[Task brief] An exact copy of the data below is needed; please leave out any pictures.

[Data]
+ + + +

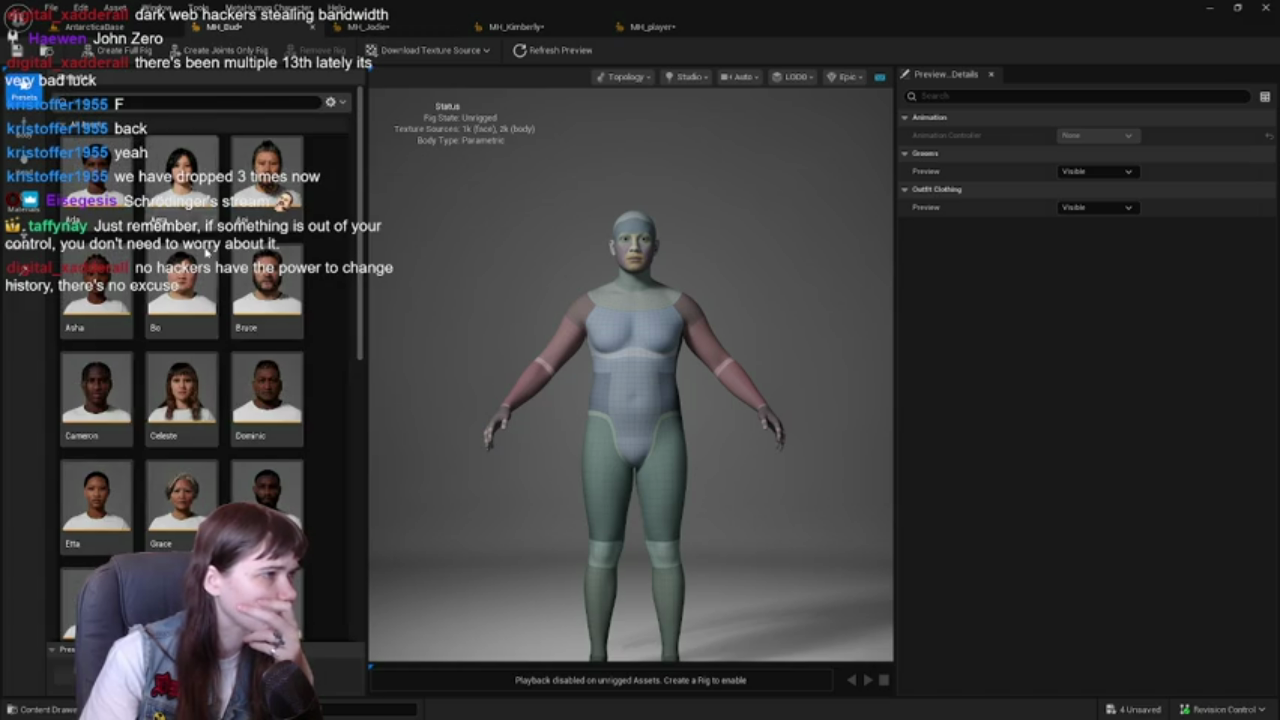
pyautogui.scroll(-2, 250, 243)
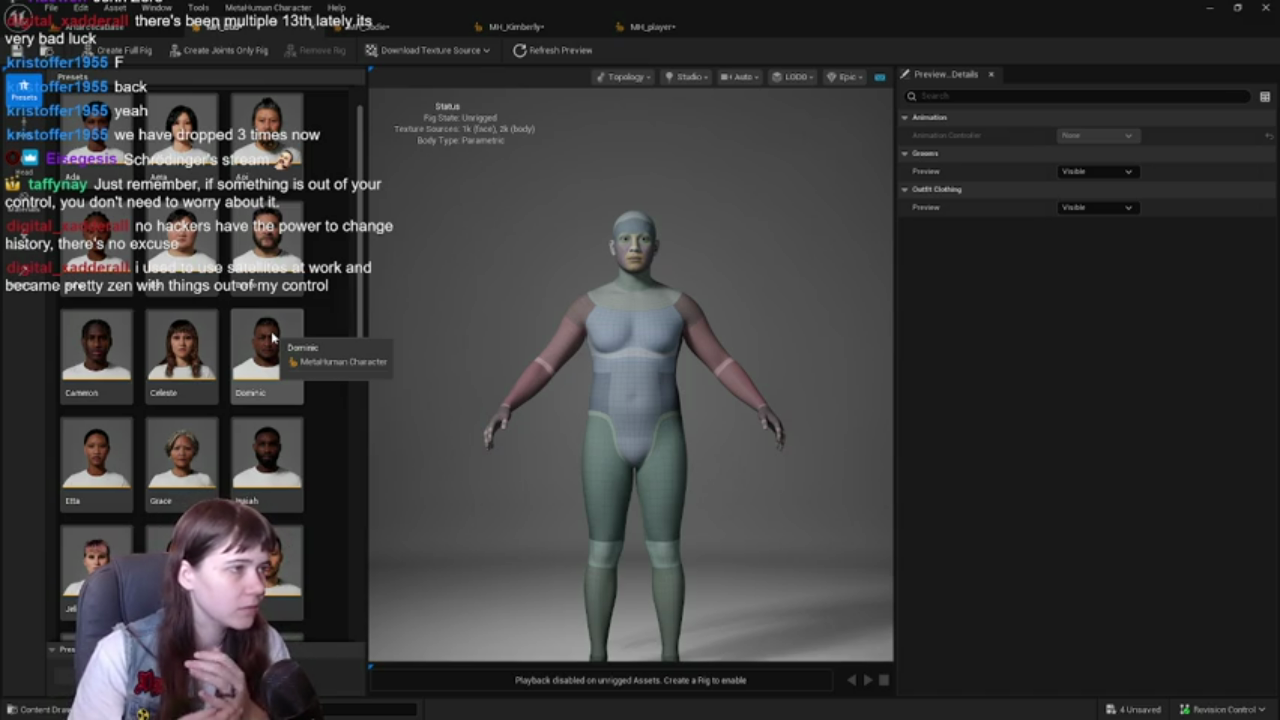
# - Start the current character from the Orlando preset
pyautogui.click(652, 30)
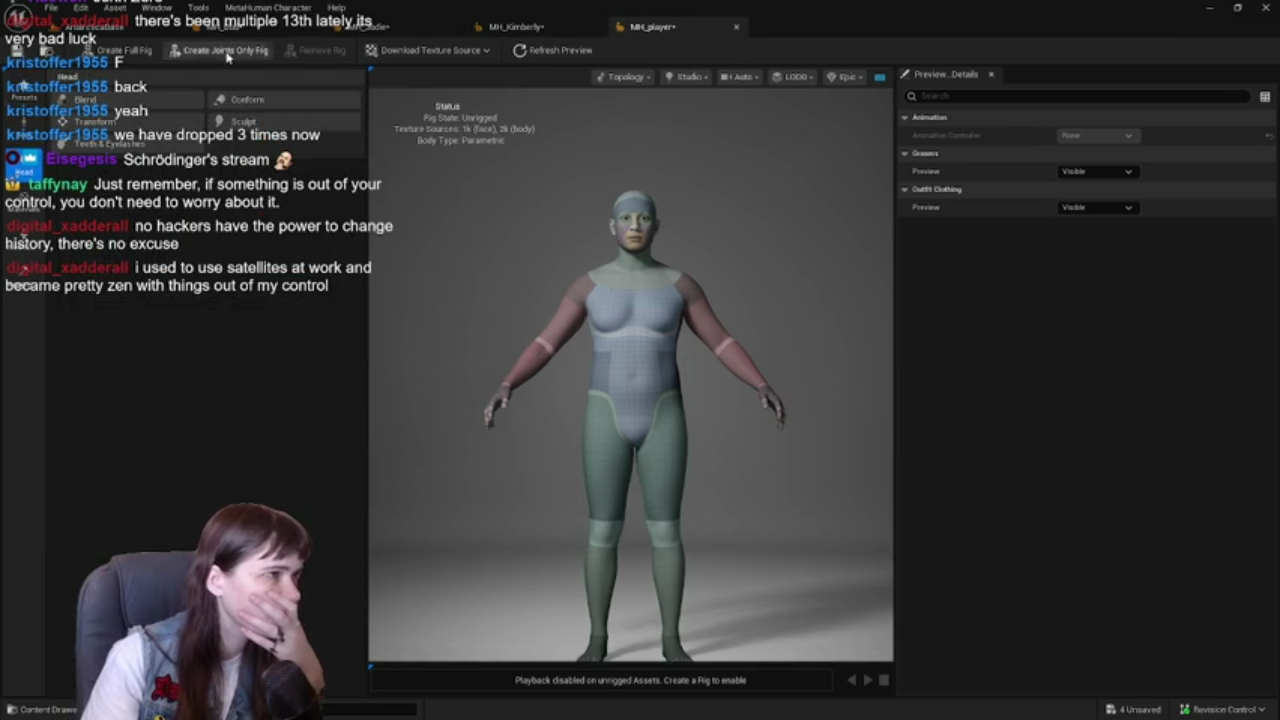
pyautogui.click(15, 90)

+ + + +

[Answer]
pyautogui.scroll(-2, 250, 243)
# - Start the current character from the Orlando preset
pyautogui.click(652, 30)
pyautogui.click(15, 90)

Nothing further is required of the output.